Maryland logger, 21-year-old deadlocked in chase for World Series of Poker title, $8.55M

By Oskar Garcia, AP
Tuesday, November 10, 2009

Logger, young pro about even in WSOP title chase

LAS VEGAS — A 21-year-old looking to become the youngest poker champion in history and a western Maryland logger were about even in chips early Tuesday as they chased the World Series of Poker main event title and its $8.55 million top prize.

Joe Cada of Shelby Township, Mich., began play Monday night in Las Vegas with more than double the chips of 46-year-old Darvin Moon, but Moon erased the lead in 12 hands.

The self-employed logger from Oakland, Md., revealed a pair of queens during a showdown to rake in a pot worth millions of chips. Cada shook his head after he lost and briefly stood up from the table, walking over and chatting with two of his supporters.

The lead changed several more times before the players took a 20-minute break after one-and-a-half hours at the table.

Cada was ahead by less than 4 million chips after 52 hands, with 194.8 million chips in play.

The chips don’t have monetary value. One player had to take all his opponent’s chips to win the tournament.

Moon cut into Cada’s chip lead on the first hand of the night, when each player was dealt a pocket pair, but Moon’s queens were better than Cada’s nines. A king to pair the board kept both players from betting on the river, but Moon picked up more than 25 million chips on the hand.

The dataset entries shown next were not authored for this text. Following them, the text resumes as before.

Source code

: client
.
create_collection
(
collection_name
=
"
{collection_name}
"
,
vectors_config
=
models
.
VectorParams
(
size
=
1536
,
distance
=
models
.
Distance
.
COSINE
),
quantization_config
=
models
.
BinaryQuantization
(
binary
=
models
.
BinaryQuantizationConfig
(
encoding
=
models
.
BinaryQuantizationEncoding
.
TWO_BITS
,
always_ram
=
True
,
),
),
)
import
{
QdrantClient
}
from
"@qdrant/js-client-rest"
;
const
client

With a stack of cash and a gold bracelet on the felt, and nearly 1,500 screaming fans in a capacity crowd at the Rio All-Suite Hotel & Casino, Moon and Cada began a tug-of-war to end an epic tournament that began with 6,494 players in July.

“For the last four years, I’ve been waiting to play this tournament,” Cada said Monday. “Now, it means everything.”

After a 115-day break, Cada and Moon endured more than 14½ hours through 276 hands at the final table on Saturday and early Sunday when they outlasted seven others to make it to heads up play.

If Cada wins, he would become the youngest main event winner in the 40-year history of the series, breaking a record set last year by Peter Eastgate of Denmark that was previously held for two decades by 11-time gold bracelet winner Phil Hellmuth.

Moon entered heads-up play with slightly fewer chips than he started the nine-way final table with, making him an underdog in chips for the first time all tournament.

When asked what his strategy was to outplay Cada, Moon said: “Win. Just win.”

Unlike Cada, who said he regularly plays about a dozen tournaments at a time online or three at a time in heads-up cash games, Moon hasn’t played a single hand of online poker. He doesn’t own a computer or have an e-mail address.

Moon, who called the World Series of Poker a “dream come true,” said a title in gambling’s most prestigious event isn’t about winning extra money.

“Me and my wife were walking up the hall and she said, ‘Do you know how much money you’re guaranteed now?’ I said, ‘I don’t know, and I don’t care,’” Moon said. “I don’t even look at that. If you look at that, you’re going to go crazy.”

Second place in the tournament is worth $5.18 million.